Activity | Exactly repeat all the records below, omitting the images they hold.

Exercise material |
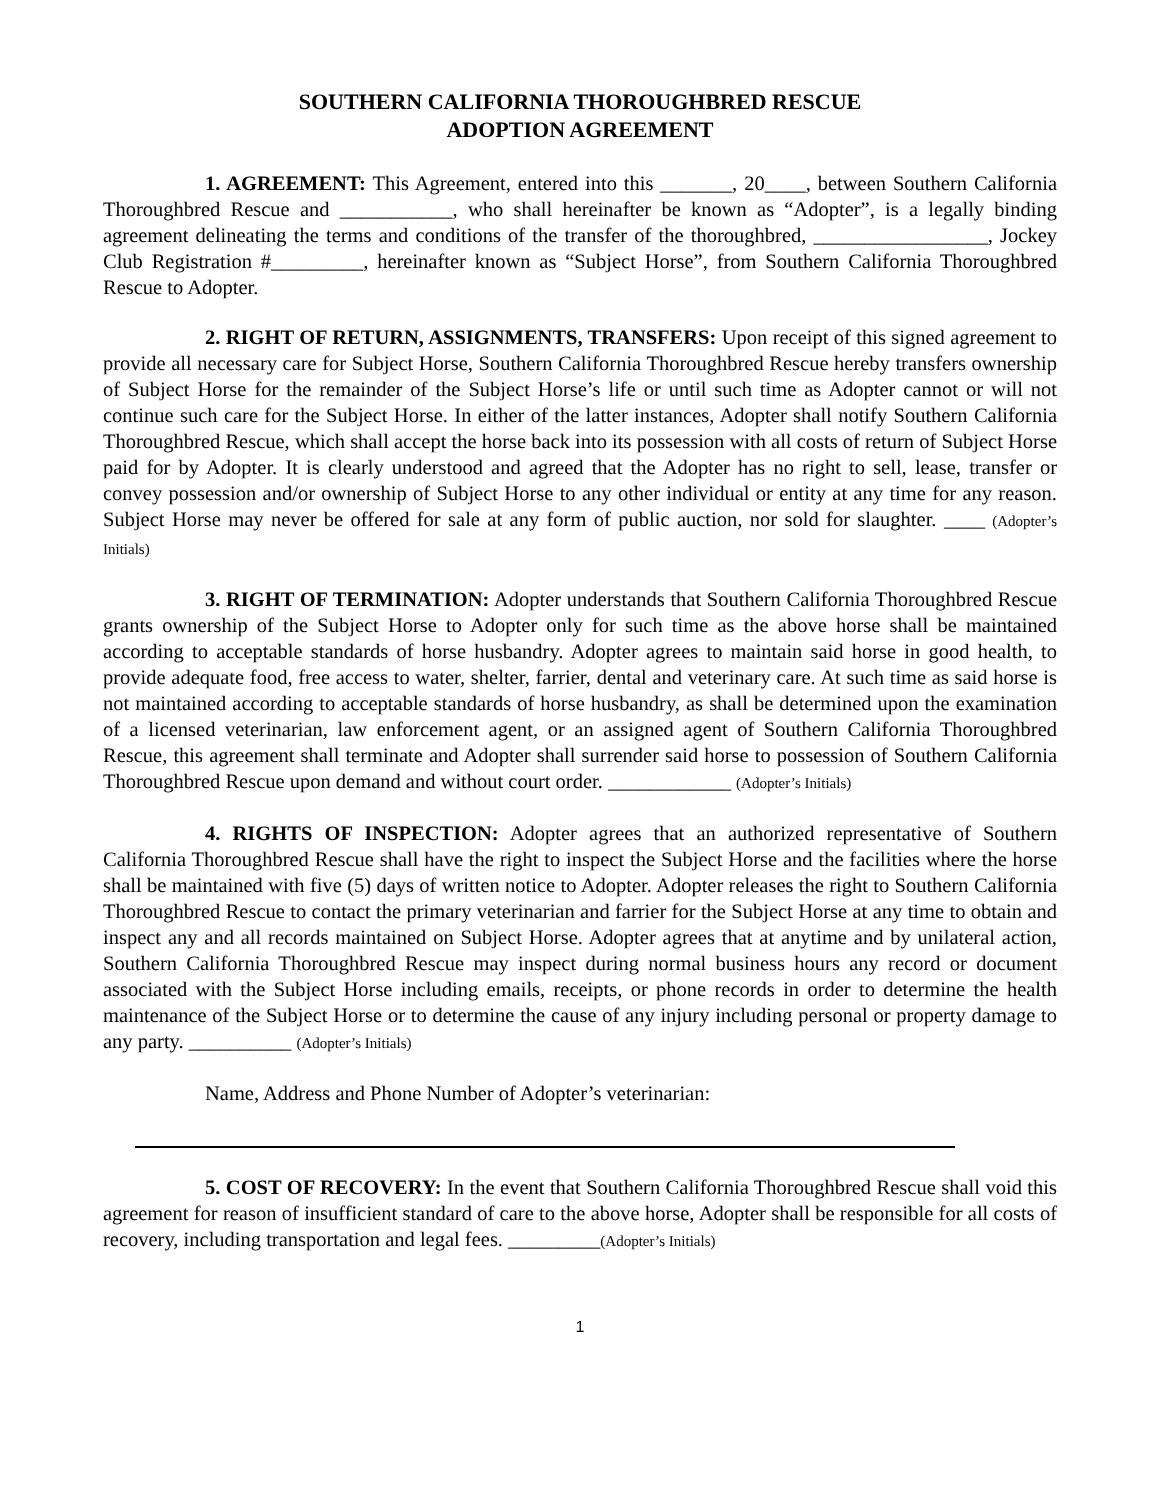SOUTHERN CALIFORNIA THOROUGHBRED RESCUE
ADOPTION AGREEMENT
1. AGREEMENT: This Agreement, entered into this _______, 20____, between Southern California Thoroughbred Rescue and ___________, who shall hereinafter be known as “Adopter”, is a legally binding agreement delineating the terms and conditions of the transfer of the thoroughbred, _________________, Jockey Club Registration #_________, hereinafter known as “Subject Horse”, from Southern California Thoroughbred Rescue to Adopter.
2. RIGHT OF RETURN, ASSIGNMENTS, TRANSFERS: Upon receipt of this signed agreement to provide all necessary care for Subject Horse, Southern California Thoroughbred Rescue hereby transfers ownership of Subject Horse for the remainder of the Subject Horse’s life or until such time as Adopter cannot or will not continue such care for the Subject Horse. In either of the latter instances, Adopter shall notify Southern California Thoroughbred Rescue, which shall accept the horse back into its possession with all costs of return of Subject Horse paid for by Adopter. It is clearly understood and agreed that the Adopter has no right to sell, lease, transfer or convey possession and/or ownership of Subject Horse to any other individual or entity at any time for any reason. Subject Horse may never be offered for sale at any form of public auction, nor sold for slaughter. ____ (Adopter’s Initials)
3. RIGHT OF TERMINATION: Adopter understands that Southern California Thoroughbred Rescue grants ownership of the Subject Horse to Adopter only for such time as the above horse shall be maintained according to acceptable standards of horse husbandry. Adopter agrees to maintain said horse in good health, to provide adequate food, free access to water, shelter, farrier, dental and veterinary care. At such time as said horse is not maintained according to acceptable standards of horse husbandry, as shall be determined upon the examination of a licensed veterinarian, law enforcement agent, or an assigned agent of Southern California Thoroughbred Rescue, this agreement shall terminate and Adopter shall surrender said horse to possession of Southern California Thoroughbred Rescue upon demand and without court order. ____________ (Adopter’s Initials)
4. RIGHTS OF INSPECTION: Adopter agrees that an authorized representative of Southern California Thoroughbred Rescue shall have the right to inspect the Subject Horse and the facilities where the horse shall be maintained with five (5) days of written notice to Adopter. Adopter releases the right to Southern California Thoroughbred Rescue to contact the primary veterinarian and farrier for the Subject Horse at any time to obtain and inspect any and all records maintained on Subject Horse. Adopter agrees that at anytime and by unilateral action, Southern California Thoroughbred Rescue may inspect during normal business hours any record or document associated with the Subject Horse including emails, receipts, or phone records in order to determine the health maintenance of the Subject Horse or to determine the cause of any injury including personal or property damage to any party. __________ (Adopter’s Initials)
Name, Address and Phone Number of Adopter’s veterinarian:
5. COST OF RECOVERY: In the event that Southern California Thoroughbred Rescue shall void this agreement for reason of insufficient standard of care to the above horse, Adopter shall be responsible for all costs of recovery, including transportation and legal fees. _________(Adopter’s Initials)
1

Response below |
SOUTHERN CALIFORNIA THOROUGHBRED RESCUE
ADOPTION AGREEMENT
1. AGREEMENT: This Agreement, entered into this _______, 20____, between Southern California Thoroughbred Rescue and ___________, who shall hereinafter be known as “Adopter”, is a legally binding agreement delineating the terms and conditions of the transfer of the thoroughbred, _________________, Jockey Club Registration #_________, hereinafter known as “Subject Horse”, from Southern California Thoroughbred Rescue to Adopter.
2. RIGHT OF RETURN, ASSIGNMENTS, TRANSFERS: Upon receipt of this signed agreement to provide all necessary care for Subject Horse, Southern California Thoroughbred Rescue hereby transfers ownership of Subject Horse for the remainder of the Subject Horse’s life or until such time as Adopter cannot or will not continue such care for the Subject Horse. In either of the latter instances, Adopter shall notify Southern California Thoroughbred Rescue, which shall accept the horse back into its possession with all costs of return of Subject Horse paid for by Adopter. It is clearly understood and agreed that the Adopter has no right to sell, lease, transfer or convey possession and/or ownership of Subject Horse to any other individual or entity at any time for any reason. Subject Horse may never be offered for sale at any form of public auction, nor sold for slaughter. ____ (Adopter’s Initials)
3. RIGHT OF TERMINATION: Adopter understands that Southern California Thoroughbred Rescue grants ownership of the Subject Horse to Adopter only for such time as the above horse shall be maintained according to acceptable standards of horse husbandry. Adopter agrees to maintain said horse in good health, to provide adequate food, free access to water, shelter, farrier, dental and veterinary care. At such time as said horse is not maintained according to acceptable standards of horse husbandry, as shall be determined upon the examination of a licensed veterinarian, law enforcement agent, or an assigned agent of Southern California Thoroughbred Rescue, this agreement shall terminate and Adopter shall surrender said horse to possession of Southern California Thoroughbred Rescue upon demand and without court order. ____________ (Adopter’s Initials)
4. RIGHTS OF INSPECTION: Adopter agrees that an authorized representative of Southern California Thoroughbred Rescue shall have the right to inspect the Subject Horse and the facilities where the horse shall be maintained with five (5) days of written notice to Adopter. Adopter releases the right to Southern California Thoroughbred Rescue to contact the primary veterinarian and farrier for the Subject Horse at any time to obtain and inspect any and all records maintained on Subject Horse. Adopter agrees that at anytime and by unilateral action, Southern California Thoroughbred Rescue may inspect during normal business hours any record or document associated with the Subject Horse including emails, receipts, or phone records in order to determine the health maintenance of the Subject Horse or to determine the cause of any injury including personal or property damage to any party. __________ (Adopter’s Initials)
Name, Address and Phone Number of Adopter’s veterinarian:
5. COST OF RECOVERY: In the event that Southern California Thoroughbred Rescue shall void this agreement for reason of insufficient standard of care to the above horse, Adopter shall be responsible for all costs of recovery, including transportation and legal fees. _________(Adopter’s Initials)
1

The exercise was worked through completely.